▶ Set problem:
Return every line in the records below that contains the string "Entered". Case counts.

▶ Supplied data:
+-------+

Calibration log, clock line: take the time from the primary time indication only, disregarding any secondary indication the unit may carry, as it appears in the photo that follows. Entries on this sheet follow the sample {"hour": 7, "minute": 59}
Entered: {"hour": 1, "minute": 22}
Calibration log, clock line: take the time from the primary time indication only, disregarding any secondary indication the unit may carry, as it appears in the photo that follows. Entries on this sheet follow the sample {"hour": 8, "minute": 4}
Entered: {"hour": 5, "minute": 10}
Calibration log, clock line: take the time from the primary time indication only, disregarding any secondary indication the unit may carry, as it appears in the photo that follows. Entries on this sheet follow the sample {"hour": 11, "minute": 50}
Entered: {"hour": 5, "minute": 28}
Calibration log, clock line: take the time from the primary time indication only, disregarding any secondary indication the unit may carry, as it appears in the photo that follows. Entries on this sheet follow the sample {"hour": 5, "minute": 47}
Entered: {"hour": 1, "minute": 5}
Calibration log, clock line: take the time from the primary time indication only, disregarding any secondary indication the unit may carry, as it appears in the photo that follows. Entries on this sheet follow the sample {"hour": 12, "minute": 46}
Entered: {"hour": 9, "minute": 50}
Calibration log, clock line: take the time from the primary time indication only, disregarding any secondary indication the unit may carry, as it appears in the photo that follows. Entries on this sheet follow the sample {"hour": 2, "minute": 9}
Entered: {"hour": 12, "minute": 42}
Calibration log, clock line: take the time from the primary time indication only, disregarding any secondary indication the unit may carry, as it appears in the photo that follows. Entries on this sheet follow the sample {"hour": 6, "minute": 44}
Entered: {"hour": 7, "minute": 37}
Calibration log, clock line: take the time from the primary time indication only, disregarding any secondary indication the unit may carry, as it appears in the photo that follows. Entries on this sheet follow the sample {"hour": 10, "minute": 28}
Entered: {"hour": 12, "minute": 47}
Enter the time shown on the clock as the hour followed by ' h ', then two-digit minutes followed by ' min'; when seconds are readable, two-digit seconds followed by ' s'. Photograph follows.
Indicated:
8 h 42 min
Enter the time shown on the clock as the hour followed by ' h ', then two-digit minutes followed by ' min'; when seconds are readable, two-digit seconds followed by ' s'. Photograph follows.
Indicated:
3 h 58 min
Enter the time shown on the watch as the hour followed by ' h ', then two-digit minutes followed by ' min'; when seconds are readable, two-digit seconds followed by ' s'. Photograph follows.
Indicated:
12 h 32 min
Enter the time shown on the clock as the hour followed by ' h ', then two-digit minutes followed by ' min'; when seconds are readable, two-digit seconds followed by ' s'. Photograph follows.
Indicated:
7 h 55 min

+-------+

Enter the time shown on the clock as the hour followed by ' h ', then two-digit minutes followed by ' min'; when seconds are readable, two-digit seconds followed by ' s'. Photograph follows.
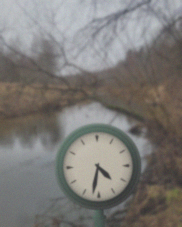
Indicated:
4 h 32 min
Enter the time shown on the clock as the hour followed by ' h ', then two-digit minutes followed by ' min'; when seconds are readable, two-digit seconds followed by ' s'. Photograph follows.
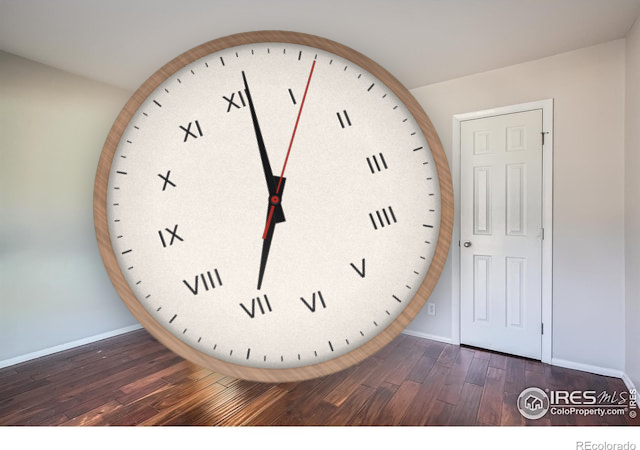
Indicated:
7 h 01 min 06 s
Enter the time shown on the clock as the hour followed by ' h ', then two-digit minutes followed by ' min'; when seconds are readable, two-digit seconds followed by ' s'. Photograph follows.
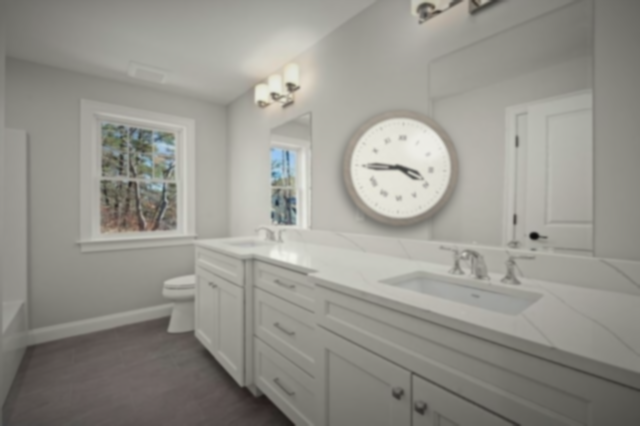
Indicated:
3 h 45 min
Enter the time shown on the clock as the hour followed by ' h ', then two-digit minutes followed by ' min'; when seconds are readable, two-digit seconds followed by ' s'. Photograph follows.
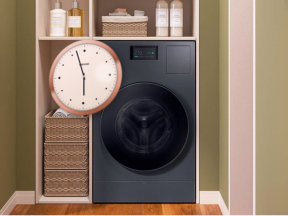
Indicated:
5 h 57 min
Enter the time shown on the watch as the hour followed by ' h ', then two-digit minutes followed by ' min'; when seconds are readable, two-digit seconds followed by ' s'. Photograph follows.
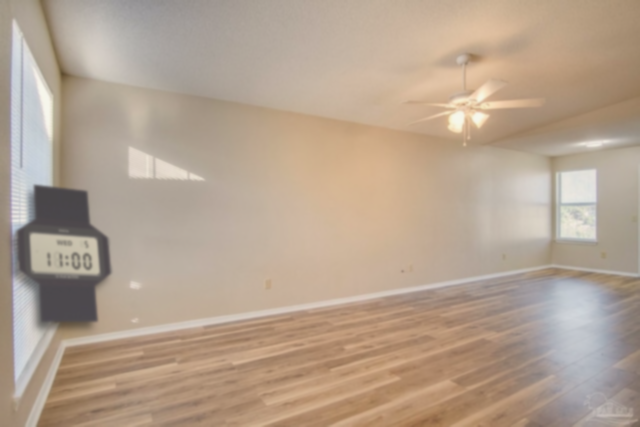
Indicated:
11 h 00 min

+-------+

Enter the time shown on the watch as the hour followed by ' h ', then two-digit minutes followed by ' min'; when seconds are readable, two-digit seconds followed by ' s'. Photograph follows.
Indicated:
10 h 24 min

+-------+

▶ The reply:
Entered: {"hour": 1, "minute": 22}
Entered: {"hour": 5, "minute": 10}
Entered: {"hour": 5, "minute": 28}
Entered: {"hour": 1, "minute": 5}
Entered: {"hour": 9, "minute": 50}
Entered: {"hour": 12, "minute": 42}
Entered: {"hour": 7, "minute": 37}
Entered: {"hour": 12, "minute": 47}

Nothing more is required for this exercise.